__AVAILABLE RECORDS__:
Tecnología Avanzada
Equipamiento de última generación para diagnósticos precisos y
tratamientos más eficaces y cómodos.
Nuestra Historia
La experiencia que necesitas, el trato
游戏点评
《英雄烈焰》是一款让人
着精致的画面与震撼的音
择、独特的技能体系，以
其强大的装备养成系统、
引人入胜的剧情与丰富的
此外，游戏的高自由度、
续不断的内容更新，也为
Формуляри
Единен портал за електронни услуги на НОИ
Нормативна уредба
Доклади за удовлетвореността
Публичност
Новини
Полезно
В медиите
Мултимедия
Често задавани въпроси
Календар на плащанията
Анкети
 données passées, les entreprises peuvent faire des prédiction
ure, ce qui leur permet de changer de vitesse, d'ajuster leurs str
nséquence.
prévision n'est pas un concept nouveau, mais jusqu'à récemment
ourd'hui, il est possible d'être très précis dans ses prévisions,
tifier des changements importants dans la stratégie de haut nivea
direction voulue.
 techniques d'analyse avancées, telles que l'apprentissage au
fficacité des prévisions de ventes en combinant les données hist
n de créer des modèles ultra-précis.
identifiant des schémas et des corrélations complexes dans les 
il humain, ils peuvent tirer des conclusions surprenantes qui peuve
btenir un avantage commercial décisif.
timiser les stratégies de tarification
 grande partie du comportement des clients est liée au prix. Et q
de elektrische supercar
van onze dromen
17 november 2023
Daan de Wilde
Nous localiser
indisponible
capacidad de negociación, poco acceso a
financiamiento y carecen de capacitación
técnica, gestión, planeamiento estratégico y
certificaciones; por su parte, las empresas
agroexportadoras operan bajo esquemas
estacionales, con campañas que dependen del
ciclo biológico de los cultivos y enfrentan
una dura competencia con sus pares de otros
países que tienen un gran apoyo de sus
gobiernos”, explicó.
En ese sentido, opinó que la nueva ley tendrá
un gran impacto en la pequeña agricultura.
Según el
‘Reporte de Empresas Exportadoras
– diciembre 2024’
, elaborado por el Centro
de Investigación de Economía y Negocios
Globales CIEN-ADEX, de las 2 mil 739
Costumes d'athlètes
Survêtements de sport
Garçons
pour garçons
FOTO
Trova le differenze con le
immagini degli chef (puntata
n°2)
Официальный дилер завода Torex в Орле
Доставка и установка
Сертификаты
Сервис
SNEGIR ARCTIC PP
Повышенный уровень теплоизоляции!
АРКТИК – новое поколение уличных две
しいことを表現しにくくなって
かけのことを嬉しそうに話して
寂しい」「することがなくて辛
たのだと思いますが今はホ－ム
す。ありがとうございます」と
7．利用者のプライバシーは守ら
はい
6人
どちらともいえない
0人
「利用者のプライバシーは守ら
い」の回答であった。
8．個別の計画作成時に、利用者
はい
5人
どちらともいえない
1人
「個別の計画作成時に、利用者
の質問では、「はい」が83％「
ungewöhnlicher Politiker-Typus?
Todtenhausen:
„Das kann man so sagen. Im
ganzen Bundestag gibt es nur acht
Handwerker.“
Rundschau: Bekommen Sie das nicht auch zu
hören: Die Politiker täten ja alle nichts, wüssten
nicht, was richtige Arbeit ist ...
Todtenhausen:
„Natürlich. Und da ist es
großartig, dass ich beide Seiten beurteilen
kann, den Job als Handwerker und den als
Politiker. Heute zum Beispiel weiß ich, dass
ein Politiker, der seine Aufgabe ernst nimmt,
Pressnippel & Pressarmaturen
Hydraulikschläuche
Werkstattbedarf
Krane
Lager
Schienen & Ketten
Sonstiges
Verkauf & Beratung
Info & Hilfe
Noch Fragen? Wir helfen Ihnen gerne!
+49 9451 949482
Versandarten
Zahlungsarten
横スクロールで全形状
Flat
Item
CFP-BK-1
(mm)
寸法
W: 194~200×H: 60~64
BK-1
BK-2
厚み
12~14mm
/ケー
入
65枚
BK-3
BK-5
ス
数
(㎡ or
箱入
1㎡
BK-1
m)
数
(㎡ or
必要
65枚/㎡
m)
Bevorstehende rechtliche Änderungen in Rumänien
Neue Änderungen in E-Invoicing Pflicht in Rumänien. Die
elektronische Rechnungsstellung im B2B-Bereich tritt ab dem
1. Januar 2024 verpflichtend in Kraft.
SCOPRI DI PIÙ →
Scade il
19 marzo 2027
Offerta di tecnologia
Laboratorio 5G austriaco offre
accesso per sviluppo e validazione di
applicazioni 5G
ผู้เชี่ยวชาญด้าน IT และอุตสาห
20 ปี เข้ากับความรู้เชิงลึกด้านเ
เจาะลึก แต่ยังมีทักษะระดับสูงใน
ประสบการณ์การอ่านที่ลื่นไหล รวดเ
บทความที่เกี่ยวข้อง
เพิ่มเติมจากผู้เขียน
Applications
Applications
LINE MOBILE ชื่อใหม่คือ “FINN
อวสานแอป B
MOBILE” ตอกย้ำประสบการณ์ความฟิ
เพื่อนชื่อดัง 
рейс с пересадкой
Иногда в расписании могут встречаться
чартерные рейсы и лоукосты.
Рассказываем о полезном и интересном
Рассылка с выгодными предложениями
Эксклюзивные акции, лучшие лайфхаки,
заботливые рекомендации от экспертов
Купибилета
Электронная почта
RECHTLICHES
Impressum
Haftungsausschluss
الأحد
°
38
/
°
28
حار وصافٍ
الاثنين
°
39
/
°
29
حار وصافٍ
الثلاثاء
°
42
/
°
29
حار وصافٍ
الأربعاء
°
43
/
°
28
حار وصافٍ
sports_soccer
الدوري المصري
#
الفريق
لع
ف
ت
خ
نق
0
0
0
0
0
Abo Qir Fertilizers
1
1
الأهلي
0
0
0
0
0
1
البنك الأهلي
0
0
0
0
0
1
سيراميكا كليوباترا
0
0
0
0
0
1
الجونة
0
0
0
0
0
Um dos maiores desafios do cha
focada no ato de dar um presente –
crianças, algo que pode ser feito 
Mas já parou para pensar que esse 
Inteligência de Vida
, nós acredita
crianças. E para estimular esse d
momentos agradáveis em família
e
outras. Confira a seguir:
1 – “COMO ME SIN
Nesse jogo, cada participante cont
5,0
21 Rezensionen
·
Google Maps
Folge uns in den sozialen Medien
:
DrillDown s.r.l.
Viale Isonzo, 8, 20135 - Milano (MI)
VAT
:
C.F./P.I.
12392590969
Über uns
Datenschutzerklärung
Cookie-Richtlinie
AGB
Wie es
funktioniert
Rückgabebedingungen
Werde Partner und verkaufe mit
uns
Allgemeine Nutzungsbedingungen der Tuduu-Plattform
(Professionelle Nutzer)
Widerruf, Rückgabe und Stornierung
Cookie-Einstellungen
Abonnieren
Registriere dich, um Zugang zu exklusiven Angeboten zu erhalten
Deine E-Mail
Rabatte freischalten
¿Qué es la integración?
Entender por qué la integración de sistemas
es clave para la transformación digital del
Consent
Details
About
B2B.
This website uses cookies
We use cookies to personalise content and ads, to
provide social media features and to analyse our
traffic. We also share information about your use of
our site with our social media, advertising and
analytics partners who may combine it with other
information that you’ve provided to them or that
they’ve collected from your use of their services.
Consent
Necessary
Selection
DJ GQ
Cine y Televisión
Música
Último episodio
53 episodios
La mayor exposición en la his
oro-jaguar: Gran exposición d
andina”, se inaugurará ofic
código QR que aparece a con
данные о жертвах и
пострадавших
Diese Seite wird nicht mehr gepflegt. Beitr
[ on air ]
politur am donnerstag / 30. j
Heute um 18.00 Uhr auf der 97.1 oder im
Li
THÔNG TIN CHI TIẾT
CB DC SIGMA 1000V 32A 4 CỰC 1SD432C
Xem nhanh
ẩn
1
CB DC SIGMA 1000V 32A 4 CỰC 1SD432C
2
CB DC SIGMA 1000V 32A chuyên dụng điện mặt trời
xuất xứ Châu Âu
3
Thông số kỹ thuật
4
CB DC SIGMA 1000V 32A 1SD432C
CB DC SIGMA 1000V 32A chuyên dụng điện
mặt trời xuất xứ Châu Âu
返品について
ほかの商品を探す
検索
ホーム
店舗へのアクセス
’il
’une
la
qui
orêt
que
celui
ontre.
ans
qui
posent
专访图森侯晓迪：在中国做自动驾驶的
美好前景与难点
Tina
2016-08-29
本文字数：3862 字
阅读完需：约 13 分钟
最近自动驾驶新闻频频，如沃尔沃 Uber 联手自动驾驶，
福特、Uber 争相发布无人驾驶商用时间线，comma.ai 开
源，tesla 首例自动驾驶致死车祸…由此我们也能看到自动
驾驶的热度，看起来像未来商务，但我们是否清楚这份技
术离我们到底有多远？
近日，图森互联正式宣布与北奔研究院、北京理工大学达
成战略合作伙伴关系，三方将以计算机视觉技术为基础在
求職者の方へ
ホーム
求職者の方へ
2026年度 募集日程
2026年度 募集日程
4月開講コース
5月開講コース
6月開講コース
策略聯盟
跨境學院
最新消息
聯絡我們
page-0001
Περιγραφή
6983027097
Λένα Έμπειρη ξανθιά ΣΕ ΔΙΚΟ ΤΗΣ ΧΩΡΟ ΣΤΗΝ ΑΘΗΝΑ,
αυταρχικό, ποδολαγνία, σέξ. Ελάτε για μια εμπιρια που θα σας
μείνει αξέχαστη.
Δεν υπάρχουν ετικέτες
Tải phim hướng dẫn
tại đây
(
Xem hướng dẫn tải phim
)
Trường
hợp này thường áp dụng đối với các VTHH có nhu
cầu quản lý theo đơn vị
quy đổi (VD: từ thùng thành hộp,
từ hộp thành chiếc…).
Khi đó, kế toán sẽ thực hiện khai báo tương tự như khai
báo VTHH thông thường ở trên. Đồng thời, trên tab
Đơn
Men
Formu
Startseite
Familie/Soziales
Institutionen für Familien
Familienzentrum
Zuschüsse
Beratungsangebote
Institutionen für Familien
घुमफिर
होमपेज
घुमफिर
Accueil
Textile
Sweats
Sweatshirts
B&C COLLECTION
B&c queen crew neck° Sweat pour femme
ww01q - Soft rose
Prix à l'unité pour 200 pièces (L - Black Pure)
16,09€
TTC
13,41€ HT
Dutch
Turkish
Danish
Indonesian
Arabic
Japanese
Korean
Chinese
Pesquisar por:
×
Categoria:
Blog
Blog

__WHAT TO PRODUCE__:
Among the entries above, the lines between the ones containing "рейс с пересадкой" and "Mas já parou para pensar que esse", inclusive, are to be transcribed exactly. No other line is to be given.

__RESPONSE AREA__:
рейс с пересадкой
Иногда в расписании могут встречаться
чартерные рейсы и лоукосты.
Рассказываем о полезном и интересном
Рассылка с выгодными предложениями
Эксклюзивные акции, лучшие лайфхаки,
заботливые рекомендации от экспертов
Купибилета
Электронная почта
RECHTLICHES
Impressum
Haftungsausschluss
الأحد
°
38
/
°
28
حار وصافٍ
الاثنين
°
39
/
°
29
حار وصافٍ
الثلاثاء
°
42
/
°
29
حار وصافٍ
الأربعاء
°
43
/
°
28
حار وصافٍ
sports_soccer
الدوري المصري
#
الفريق
لع
ف
ت
خ
نق
0
0
0
0
0
Abo Qir Fertilizers
1
1
الأهلي
0
0
0
0
0
1
البنك الأهلي
0
0
0
0
0
1
سيراميكا كليوباترا
0
0
0
0
0
1
الجونة
0
0
0
0
0
Um dos maiores desafios do cha
focada no ato de dar um presente –
crianças, algo que pode ser feito 
Mas já parou para pensar que esse 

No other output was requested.